ESPE2024 Free Communications Adrenals and HPA Axis 1 (6 abstracts)
1Pediatric Endcrinology Clinic P. Smirnaki, Heraklion, Greece. 2Pediatric Endcrinology Clinic M. Karantza, Athens, Greece. 3General Hospital of Agios Nikolaos, Agios Nikolaos, Greece. 4Department of Endocrinology, Diabetes and Metabolic Disorders, University Hospital of Heraklion, Heraklion, Greece.
Introduction and Purpose: Congenital Adrenal Hyperplasia (CAH) encompasses a group of genetic disorders arising from enzyme deficiencies crucial for the biosynthesis of cortisol and mineralocorticoids, resulting in decreased cortisol and increased androgen production. Standard treatment involves oral hydrocortisone administration 2-3 times daily. However, this treatment often fails to mimic the circadian rhythm and effectively suppress androgen production, especially during puberty. Preventing disease complications while minimizing treatment side effects remains a challenge. The advent of modified-release hydrocortisone, a new biotechnological product designed to mimic circadian rhythm through specific encapsulation and pharmacokinetic properties, offers promise. It is administered orally twice daily and indicated for patients over 12 years old. This study aims to compare the efficacy of conventional versus modified-release hydrocortisone in treating adolescents and young adults with CAH.
Patients and Methods: This retrospective observational study involved 9 patients (4 girls, 5 boys) aged 13.5 to 18.5 years, treated at two pediatric endocrinology clinics. 8 patients are diagnosed with 21-hydroxylase deficiency (5 nonclassical form, 3 simple-virilizing form), 1 with 11β-hydroxylase deficiency. All patients are currently being treated with modified-release hydrocortisone (duration of new treatment 2 to 17 months). 5 patients had reached final height before treatment switch. Comparative analysis was conducted on Δ4-androstenedione, 17-hydroxyprogesterone, cortisol, ACTH and fasting glucose conentration, clinical features, treatment compliance, and dosage adjustment, before and after the new treatment.
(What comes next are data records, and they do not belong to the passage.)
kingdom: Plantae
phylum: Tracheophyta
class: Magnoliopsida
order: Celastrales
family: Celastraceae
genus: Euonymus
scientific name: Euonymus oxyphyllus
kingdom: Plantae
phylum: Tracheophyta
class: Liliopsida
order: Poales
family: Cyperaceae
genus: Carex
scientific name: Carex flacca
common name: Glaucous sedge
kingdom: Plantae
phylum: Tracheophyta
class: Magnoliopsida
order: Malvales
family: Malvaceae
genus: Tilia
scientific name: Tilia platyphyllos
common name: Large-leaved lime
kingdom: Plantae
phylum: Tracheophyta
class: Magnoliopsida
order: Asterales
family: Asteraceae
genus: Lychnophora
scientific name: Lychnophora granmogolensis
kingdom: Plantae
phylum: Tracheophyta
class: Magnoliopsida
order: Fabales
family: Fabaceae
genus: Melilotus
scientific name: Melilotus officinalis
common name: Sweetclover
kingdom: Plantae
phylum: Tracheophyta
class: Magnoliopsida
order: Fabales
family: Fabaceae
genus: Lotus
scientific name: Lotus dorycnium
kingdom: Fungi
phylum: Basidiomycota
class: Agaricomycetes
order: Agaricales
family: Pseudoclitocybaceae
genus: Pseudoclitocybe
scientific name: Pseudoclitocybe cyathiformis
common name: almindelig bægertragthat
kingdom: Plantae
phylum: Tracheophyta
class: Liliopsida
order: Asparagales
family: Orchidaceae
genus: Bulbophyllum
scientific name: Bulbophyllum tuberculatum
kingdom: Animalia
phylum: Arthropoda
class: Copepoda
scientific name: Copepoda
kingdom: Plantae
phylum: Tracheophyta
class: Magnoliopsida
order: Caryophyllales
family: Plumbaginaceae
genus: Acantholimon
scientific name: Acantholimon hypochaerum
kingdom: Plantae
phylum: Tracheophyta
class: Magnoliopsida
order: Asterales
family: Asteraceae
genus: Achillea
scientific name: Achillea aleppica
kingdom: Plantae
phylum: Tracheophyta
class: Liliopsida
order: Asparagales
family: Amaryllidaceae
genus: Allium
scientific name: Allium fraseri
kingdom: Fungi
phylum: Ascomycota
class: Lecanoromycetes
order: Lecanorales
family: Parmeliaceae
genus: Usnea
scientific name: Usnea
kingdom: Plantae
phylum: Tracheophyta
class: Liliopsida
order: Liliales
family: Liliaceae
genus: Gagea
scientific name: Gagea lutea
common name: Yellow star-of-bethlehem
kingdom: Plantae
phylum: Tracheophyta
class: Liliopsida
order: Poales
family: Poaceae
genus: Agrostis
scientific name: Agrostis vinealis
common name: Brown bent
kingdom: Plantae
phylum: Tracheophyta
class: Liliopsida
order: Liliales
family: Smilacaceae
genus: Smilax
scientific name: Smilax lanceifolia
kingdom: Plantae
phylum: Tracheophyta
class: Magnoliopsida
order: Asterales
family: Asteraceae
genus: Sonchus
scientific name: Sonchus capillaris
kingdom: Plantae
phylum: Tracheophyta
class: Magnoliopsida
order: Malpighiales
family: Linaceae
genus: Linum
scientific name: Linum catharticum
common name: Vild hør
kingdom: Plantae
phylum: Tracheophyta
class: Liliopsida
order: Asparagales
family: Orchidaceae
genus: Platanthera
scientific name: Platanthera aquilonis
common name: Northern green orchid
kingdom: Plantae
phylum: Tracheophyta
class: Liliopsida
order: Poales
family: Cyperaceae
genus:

Results: Following the initiation of modified-release hydrocortisone, a decrease in 17-hydroxyprogesterone levels was observed in all patients, with Δ4-androstenedione levels decreasing in 6/7 patients. Morning cortisol levels increased in 6/9 patients, ACTH levels decreased in 8/9 patients. Hypertrichosis (4/4 patients), acne (3/3 patients), menstrual irregularities (1/1 patient), and clitoromegaly (1/ 1 patient) improved. No significant changes were noted in fasting glucose levels and BMI. 8/9 patients exhibited compliance, with 5 patients showing enhanced compliance compared to previous treatment. Dose reduction while maintaining effective disease control was achieved in 8/ 9 patients.
Conclusion: Modified-release hydrocortisone offers advantages in CAH treatment, including mimicry of the circadian rhythm of cortisol secretion, reduced androgen levels, remission of clinical manifestations, improved compliance and dose reduction compared to standard treatment. These findings are aligned with published research data, yet long-term efficacy studies are warranted to elucidate the drug's full therapeutic potential.